IMMERSIVE VIRTUAL REALITY SIMULATION OF CHARGED PARTICLES: DESIGN GUIDELINES AND USER EXPERIENCE

Learning STEM concepts can be challenging due to their abstract and counterintuitive nature. Computer-based learning has emerged as a method to improve students’ comprehension of these topics. Still, technological tools require support from pedagogical strategies, technology affordances, sound design, and structured activities to teach STEM concepts effectively. Among these technologies, immersive virtual reality (IVR) has emerged as a means to provide engaging and immersive experiences for learning and training. To investigate the influence of IVR and its potential benefits for STEM education, we designed and developed an IVR experience focused on training and learning for conceptual understanding of complex STEM topics.

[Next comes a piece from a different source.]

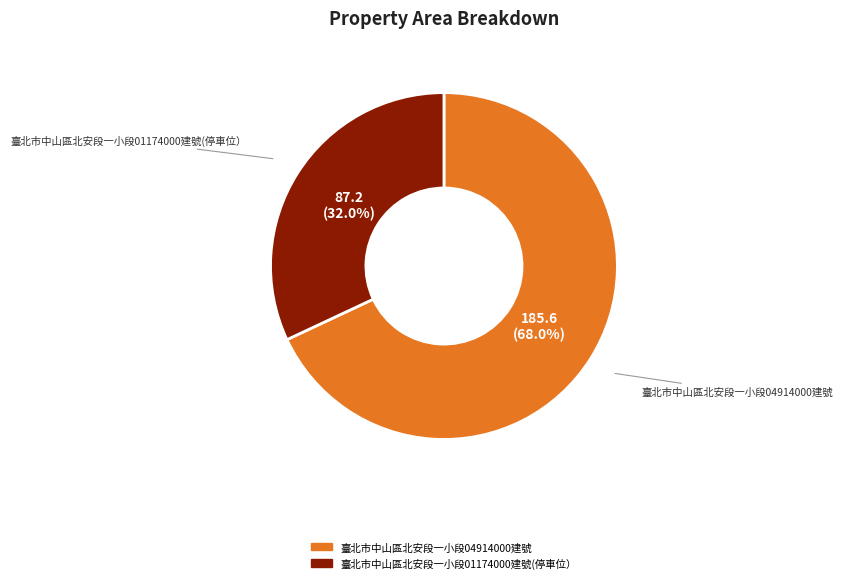

Combined, do 臺北市中山區北安段一小段04914000建號 and 臺北市中山區北安段一小段01174000建號(停車位） account for over 50%?

Yes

Specifically, the author targeted the domain of electricity and magnetism by simulating charged particles (CPs) interactions and electric fields (EFs) representation. The theoretical framework of embodied learning guided both the design of the learning tools and the research methodology. The IVR tool was evaluated regarding user experience and its designed affordances across three user studies. The author has published these user studies as conference and journal papers during his Ph.D.The results suggest that the IVR lessons enhanced the participants’ conceptual understanding of CPs, and the design affordances were considered intuitive and usable for the learning objectives. Additionally, the results indicated higher workload rates when interacting with IVR, particularly with 3D representation, compared to desktop activities. However, IVR also demonstrated greater engagement, emotional response, and presence. Furthermore, we observed no significant differences in self-reported user experience metrics across the in-VR assessment formats. However, participants achieved higher grades when interacting with the assessment with 3D models, including significantly more movement inside the virtual environment. Finally, we provided insights into designing IVR experiences that promote conceptual understanding of complex STEM topics based on embodied learning principles.